The company said it has earmarked up to ₱23 billion in capital expenditures for 2026, about 30% higher than last year’s ₱17.7 billion, with most of the budget allocated for network expansion and infrastructure upgrades.
Converge said part of the spending will go toward strengthening existing infrastructure and building redundancy routes while expanding services to new cities and municipalities. The company is also accelerating its rollout to meet anticipated wholesale demand.
“We are investing heavily in our network expansion as we push harder for visibility in Visayas and Mindanao. At the same time, we are ramping up our Enterprise business amid increasing demand for quality connectivity and innovative solutions from enterprises of all sizes,” said Converge CEO and co-founder Dennis Anthony Uy.
Among the regions targeted for expansion are Western Visayas and Northern Mindanao, where more than 100,000 ports are expected to be activated this year. Areas that will benefit from the rollout include Capiz, Samar, Bukidnon, Davao de Oro, and Sultan Kudarat.
Converge said it had nearly three million residential subscribers in 2025, with total ports nationwide reaching 9.2 million and a 37% utilization rate. The company estimates that its network currently covers 66% of homes passed nationwide.

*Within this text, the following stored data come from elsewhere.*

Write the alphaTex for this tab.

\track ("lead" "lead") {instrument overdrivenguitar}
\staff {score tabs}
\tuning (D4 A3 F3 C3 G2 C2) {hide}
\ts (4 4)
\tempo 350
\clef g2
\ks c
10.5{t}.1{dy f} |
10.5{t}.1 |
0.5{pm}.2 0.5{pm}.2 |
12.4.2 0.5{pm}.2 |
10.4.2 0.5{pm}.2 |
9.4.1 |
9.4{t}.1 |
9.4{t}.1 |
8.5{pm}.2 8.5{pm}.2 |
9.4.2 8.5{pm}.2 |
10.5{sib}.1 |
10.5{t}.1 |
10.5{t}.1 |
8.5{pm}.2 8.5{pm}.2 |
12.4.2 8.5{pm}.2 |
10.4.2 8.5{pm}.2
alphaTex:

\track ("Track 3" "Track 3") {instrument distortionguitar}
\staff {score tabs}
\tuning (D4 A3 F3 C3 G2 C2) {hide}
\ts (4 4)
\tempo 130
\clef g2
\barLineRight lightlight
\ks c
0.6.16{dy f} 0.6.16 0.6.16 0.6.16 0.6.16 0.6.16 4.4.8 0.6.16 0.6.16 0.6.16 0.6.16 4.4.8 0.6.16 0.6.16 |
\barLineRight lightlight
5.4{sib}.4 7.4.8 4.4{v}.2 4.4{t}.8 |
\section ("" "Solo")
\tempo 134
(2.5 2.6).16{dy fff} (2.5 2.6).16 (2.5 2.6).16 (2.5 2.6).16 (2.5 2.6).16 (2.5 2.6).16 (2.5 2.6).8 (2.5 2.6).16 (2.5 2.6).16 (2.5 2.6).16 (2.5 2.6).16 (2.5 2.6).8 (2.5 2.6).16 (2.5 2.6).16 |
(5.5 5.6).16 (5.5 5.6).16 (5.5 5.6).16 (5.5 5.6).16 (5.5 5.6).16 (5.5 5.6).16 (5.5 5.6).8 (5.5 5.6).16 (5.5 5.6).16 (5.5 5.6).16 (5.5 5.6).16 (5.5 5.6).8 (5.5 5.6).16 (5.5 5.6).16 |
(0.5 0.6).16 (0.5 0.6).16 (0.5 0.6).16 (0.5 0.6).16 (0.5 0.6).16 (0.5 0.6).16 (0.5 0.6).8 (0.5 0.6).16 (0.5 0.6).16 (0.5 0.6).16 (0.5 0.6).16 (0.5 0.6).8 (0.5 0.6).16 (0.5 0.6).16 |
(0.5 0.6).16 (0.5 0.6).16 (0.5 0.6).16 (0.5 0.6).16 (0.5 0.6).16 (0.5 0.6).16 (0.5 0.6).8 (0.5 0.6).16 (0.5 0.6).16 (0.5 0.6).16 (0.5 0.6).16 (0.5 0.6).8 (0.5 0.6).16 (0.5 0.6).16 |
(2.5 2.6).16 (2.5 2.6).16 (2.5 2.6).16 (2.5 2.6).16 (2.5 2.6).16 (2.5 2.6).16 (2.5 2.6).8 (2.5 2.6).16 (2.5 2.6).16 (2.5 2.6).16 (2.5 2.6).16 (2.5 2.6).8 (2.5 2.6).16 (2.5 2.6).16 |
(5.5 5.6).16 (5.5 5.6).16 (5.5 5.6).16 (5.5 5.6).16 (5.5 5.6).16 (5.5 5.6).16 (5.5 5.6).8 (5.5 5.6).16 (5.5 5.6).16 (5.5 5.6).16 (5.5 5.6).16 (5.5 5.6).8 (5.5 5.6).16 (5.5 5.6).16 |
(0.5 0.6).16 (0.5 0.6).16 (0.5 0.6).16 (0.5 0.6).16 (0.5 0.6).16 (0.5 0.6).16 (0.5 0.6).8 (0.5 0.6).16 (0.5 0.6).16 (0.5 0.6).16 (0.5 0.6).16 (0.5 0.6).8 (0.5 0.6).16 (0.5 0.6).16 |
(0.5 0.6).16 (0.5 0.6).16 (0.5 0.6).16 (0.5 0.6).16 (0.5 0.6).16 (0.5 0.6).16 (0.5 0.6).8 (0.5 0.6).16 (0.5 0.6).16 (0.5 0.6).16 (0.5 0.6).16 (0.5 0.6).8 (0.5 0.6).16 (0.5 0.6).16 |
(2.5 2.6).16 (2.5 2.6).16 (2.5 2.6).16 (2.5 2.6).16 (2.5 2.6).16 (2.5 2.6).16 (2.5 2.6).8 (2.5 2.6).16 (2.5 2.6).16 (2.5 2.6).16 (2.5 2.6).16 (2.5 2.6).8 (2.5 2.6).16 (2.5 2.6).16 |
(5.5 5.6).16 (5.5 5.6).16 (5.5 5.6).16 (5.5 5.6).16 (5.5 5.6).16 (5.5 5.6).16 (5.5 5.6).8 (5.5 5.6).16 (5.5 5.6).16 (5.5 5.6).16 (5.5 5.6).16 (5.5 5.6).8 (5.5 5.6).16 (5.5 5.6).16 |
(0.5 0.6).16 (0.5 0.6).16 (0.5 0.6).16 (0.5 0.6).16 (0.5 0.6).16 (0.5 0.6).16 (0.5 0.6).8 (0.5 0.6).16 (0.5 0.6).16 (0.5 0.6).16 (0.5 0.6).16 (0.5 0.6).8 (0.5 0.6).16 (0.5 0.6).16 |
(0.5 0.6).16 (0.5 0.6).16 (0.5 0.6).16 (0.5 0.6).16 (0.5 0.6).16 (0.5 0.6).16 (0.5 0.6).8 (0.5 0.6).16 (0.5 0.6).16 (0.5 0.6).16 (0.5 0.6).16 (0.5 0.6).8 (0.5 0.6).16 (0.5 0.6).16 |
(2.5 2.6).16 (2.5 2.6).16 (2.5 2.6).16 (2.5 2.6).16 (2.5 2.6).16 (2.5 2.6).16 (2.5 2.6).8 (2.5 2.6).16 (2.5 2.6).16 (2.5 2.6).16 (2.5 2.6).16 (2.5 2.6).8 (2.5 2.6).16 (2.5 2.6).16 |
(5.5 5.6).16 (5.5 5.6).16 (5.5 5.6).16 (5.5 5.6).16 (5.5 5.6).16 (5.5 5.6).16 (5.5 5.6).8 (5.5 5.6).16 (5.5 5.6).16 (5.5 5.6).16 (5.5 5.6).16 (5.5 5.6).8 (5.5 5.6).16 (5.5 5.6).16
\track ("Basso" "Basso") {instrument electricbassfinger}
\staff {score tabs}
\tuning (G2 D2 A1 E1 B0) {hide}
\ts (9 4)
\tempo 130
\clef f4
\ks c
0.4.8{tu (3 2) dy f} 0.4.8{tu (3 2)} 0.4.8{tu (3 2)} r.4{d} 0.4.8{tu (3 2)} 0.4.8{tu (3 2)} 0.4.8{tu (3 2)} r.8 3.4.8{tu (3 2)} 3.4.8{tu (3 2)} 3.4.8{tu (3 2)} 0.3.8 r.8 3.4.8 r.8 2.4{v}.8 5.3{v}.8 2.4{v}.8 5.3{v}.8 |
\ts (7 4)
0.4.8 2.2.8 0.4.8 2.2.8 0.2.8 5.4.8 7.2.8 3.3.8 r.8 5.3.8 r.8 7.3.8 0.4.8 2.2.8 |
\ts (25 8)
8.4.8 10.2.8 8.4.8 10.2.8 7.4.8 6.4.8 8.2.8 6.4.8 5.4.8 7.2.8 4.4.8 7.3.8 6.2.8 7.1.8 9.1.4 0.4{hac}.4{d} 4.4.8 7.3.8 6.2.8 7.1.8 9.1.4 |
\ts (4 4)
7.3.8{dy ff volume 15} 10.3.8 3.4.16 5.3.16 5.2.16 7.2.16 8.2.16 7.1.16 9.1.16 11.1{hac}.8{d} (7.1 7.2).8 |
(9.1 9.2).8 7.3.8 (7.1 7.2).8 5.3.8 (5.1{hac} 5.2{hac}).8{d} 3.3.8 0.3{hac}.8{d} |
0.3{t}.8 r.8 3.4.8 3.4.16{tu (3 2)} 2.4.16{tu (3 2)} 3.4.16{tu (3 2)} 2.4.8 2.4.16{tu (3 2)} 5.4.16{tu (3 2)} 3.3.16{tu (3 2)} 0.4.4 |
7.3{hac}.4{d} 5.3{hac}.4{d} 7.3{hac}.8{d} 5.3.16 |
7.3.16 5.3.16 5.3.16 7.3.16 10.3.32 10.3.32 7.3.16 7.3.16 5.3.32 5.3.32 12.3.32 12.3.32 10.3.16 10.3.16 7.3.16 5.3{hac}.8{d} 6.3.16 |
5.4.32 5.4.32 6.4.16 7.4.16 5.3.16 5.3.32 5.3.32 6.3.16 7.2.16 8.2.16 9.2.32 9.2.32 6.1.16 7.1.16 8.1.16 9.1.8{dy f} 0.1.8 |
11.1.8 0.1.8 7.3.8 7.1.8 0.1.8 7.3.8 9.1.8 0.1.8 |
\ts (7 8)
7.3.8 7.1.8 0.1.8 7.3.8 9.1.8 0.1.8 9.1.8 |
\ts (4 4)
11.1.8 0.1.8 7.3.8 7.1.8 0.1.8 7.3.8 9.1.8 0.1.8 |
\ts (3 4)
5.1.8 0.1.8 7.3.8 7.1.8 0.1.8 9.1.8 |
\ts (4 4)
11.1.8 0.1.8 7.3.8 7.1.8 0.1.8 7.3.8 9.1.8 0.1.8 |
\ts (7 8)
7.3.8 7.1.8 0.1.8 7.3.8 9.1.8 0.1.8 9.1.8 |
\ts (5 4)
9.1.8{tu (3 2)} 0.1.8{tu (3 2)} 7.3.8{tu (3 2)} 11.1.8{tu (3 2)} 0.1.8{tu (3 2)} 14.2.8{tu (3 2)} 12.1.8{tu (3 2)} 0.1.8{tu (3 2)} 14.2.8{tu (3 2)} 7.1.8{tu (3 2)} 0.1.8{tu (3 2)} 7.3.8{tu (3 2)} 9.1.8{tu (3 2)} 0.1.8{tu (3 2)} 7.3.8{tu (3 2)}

“We expect to further increase our port utilization even as we accelerate our port rollout given the continued strong demand for our flagship FiberX plans, steady rise in our low-cost postpaid BIDA, and the vigorous take-up of our prepaid internet Surf2Sawa or S2S,” Uy said.
Converge said it ended 2025 with revenue of ₱44.8 billion, up 10.2% year-on-year, while net income grew 9.6% to ₱11.9 billion.
The company added that it was recently recognized by Ookla as the Philippines’ best and fastest fixed network for the third and fourth quarters of 2025.